April 6, 2013

Being able to choose your channels...

I have long believed that unbundling of cable and satellite channels would be a good thing.

The model for years has been for subscribers to pay a flat fee for a cable lineup that originally might have included a couple of dozen channels or so. As technology advanced, the cable industry was able to expand the number of channel offerings with a modest increase in cost.

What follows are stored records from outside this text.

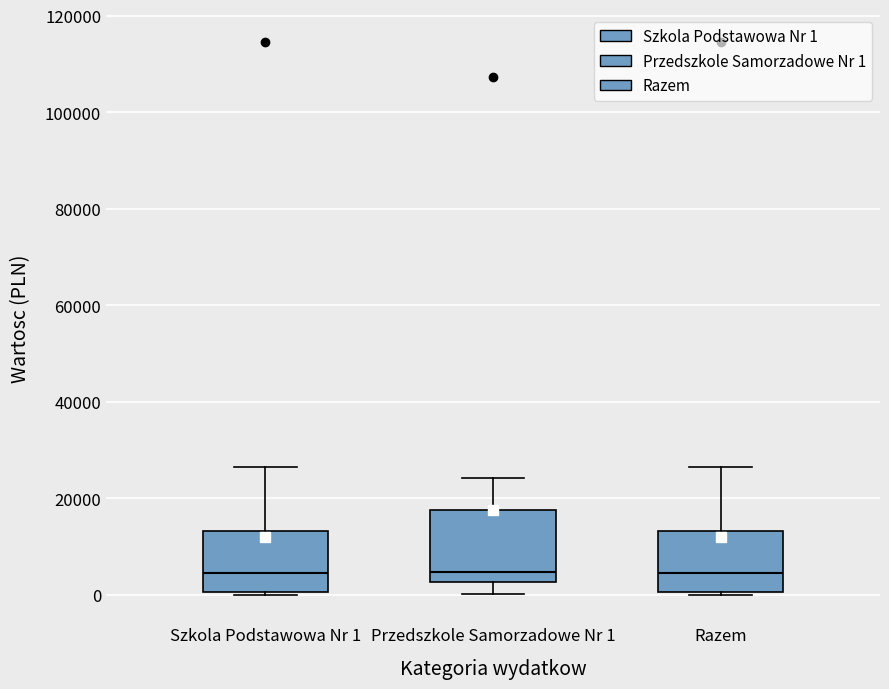

Where is the lower edge of the box for Razem on the y-axis? The values are not printed on the chart, so give them approximately, as read against the axis.

0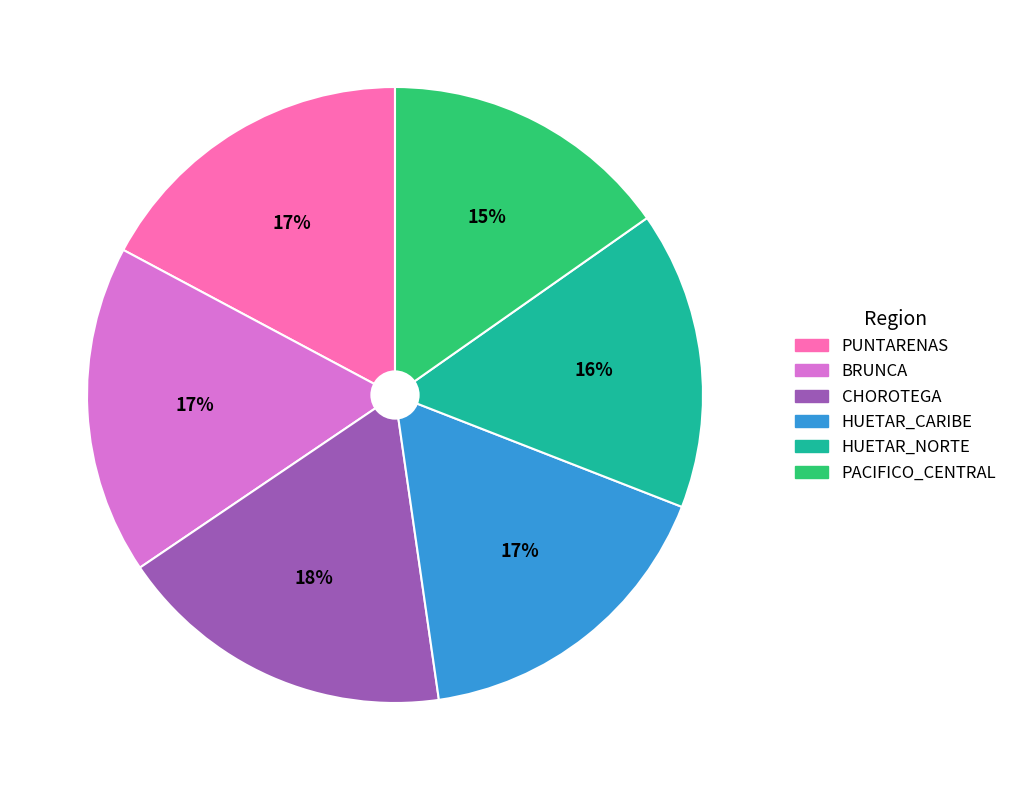

To the nearest percent, what percentage of the pie is PACIFICO_CENTRAL?

15%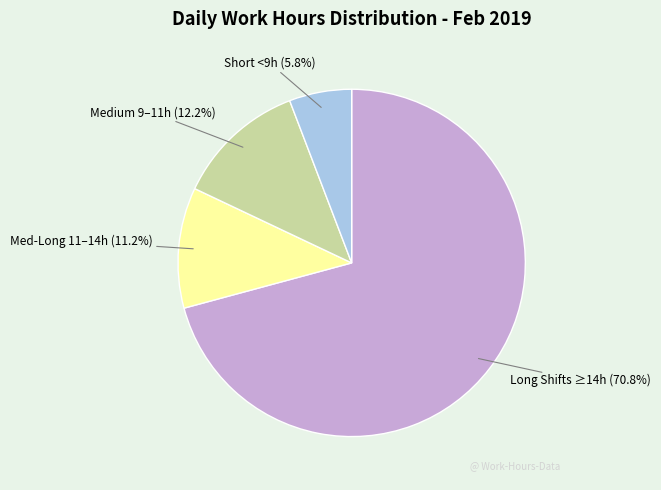

Count the number of slices in the pie.

4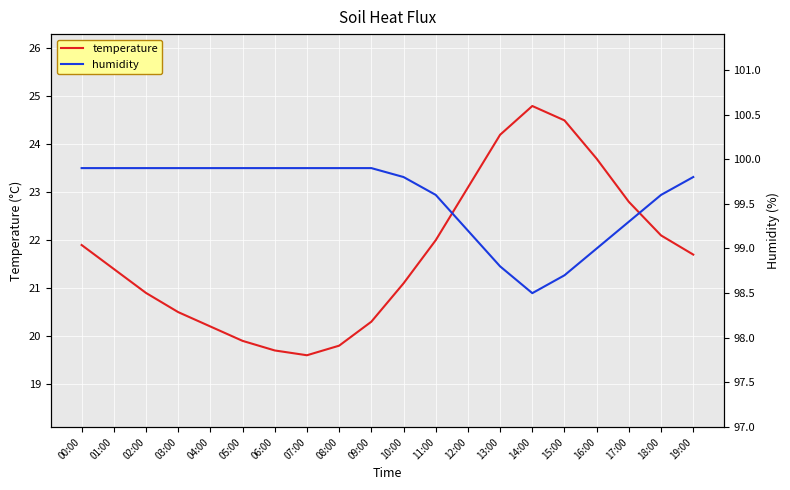

True or false: humidity and temperature intersect in this chart.

False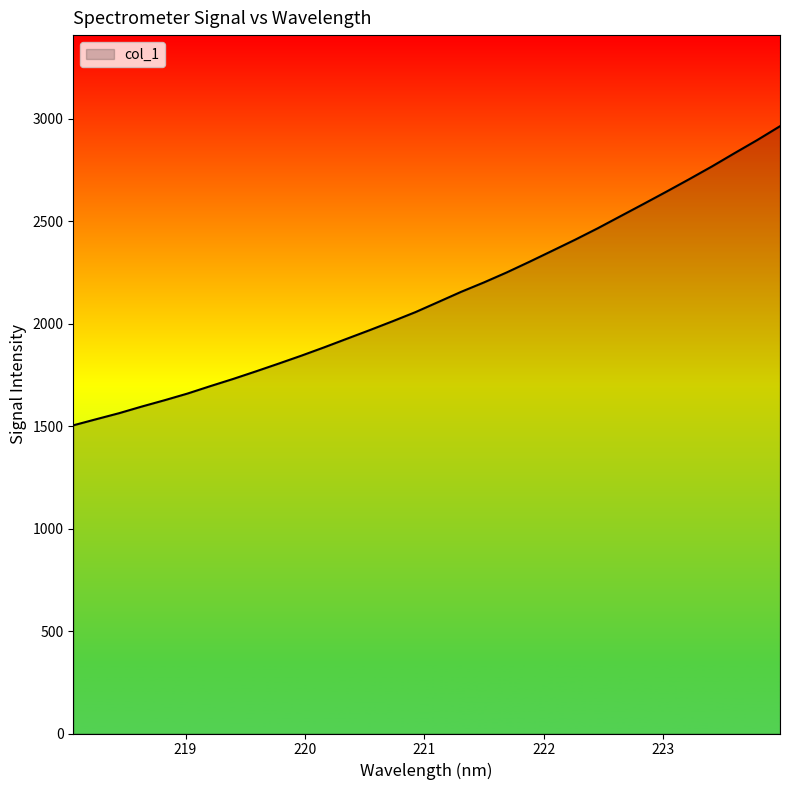

What is the maximum value shown in the chart?

2963.5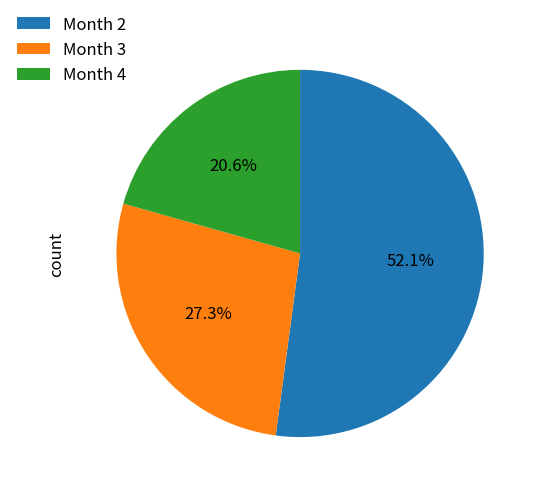

Is there any slice that represents more than half of the pie?

Yes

When my wife and I were parents of young children, we would gladly have paid an additional fee to have the cable system filter out the burgeoning number of channels that contained content promoting violence, sex, and morbidity. While each of us has slightly different standards with regard to what's objectionable, there were ways that concerned parents and cable companies might have compromised.

Campbell Brown in action:
(see video below)
"Unworkable" was the basic response from the cable systems to proposals to unbundle channels, suggesting that the technology simply wasn't available to create a viable business model. That was back in the 1970's and '80's. Fast forward to 2013. Not only is the technology available to allow subscribers to pick and choose individual channels and pay only for those channels -- the need for doing so was never greater. It's often called "cherry picking."  The social cost of not offering subscribers this choice is potentially devastating. It's already left a mark on our society.

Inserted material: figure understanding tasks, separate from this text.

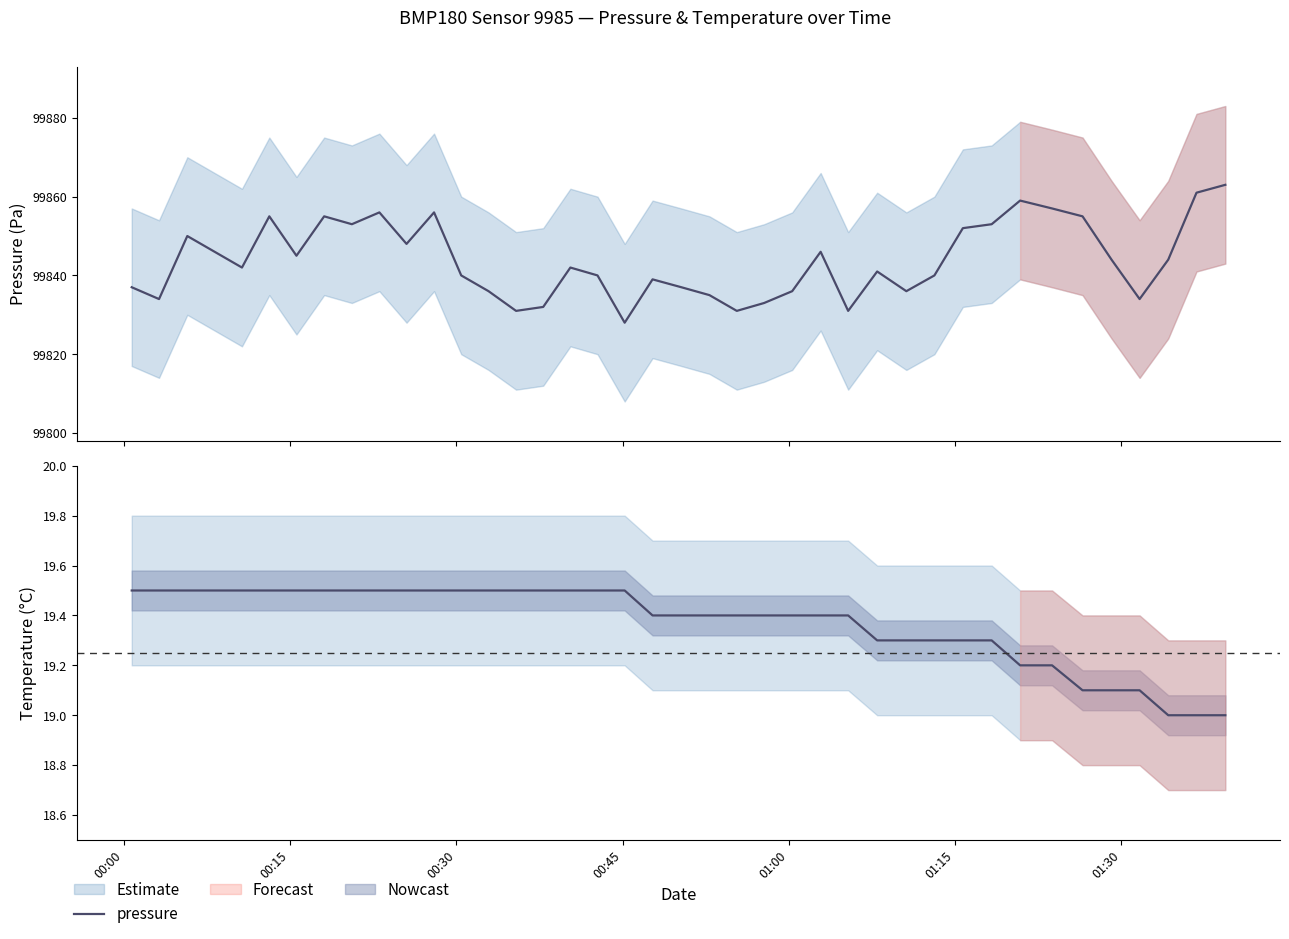

The value at 31 is 38003. True or false?

False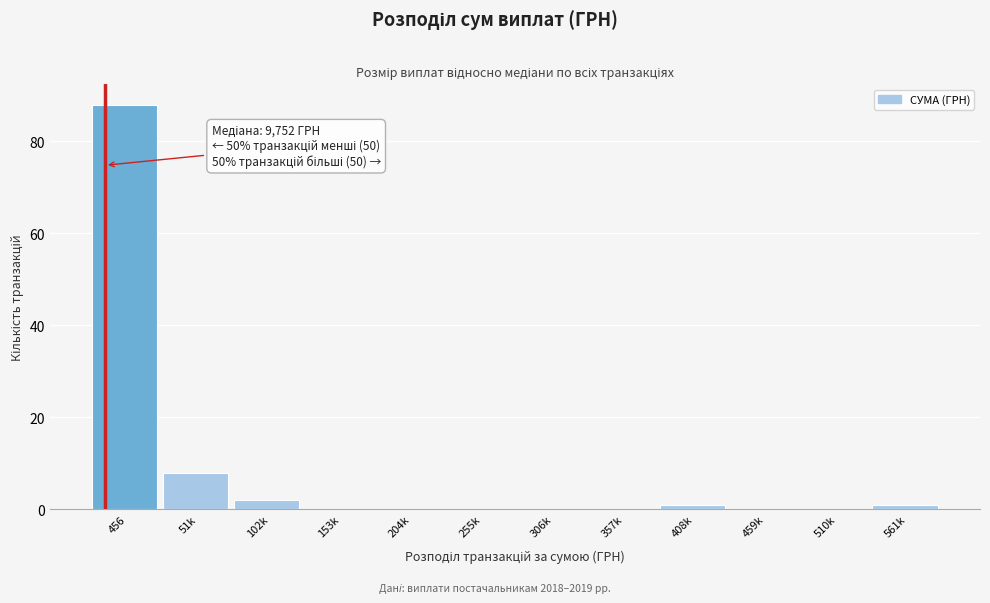

Reading left to right, list all the values displayed in this chart.

456=88	51k=8	102k=2	153k=0	204k=0	255k=0	306k=0	357k=0	408k=1	459k=0	510k=0	561k=1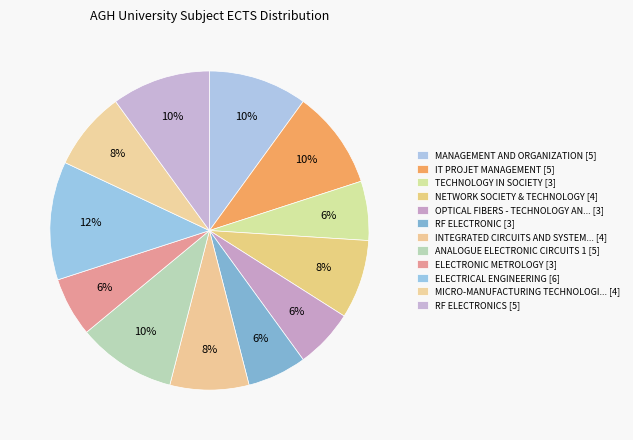

Count the number of slices in the pie.

12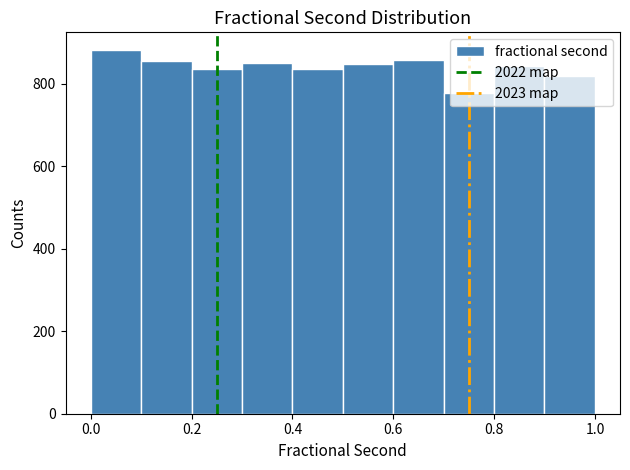

What is the height of the bar covering 0.0 to 0.1 on the x-axis? Neither the bar edges nor the heights are printed on the chart, so give them approximately, as read against the axes.

880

Nowhere is this clearer than in the current debate over gun control. Alas, the culpability of the media and entertainment businesses has been marginalized in the the national debate. Stepping up to focus on the issue is former NBC and CNN correspondent Campbell Brown. She was interviewed on MSNBC earlier this month (April 2013); while she didn't push hard on the "unbundling" of cable channels as a way to help parents -- and society -- she did have some cogent observations about the entertainment industry and some strategies that might work for reigning in an industry that displays little concern over the consequences of its product -- except the box office receipts.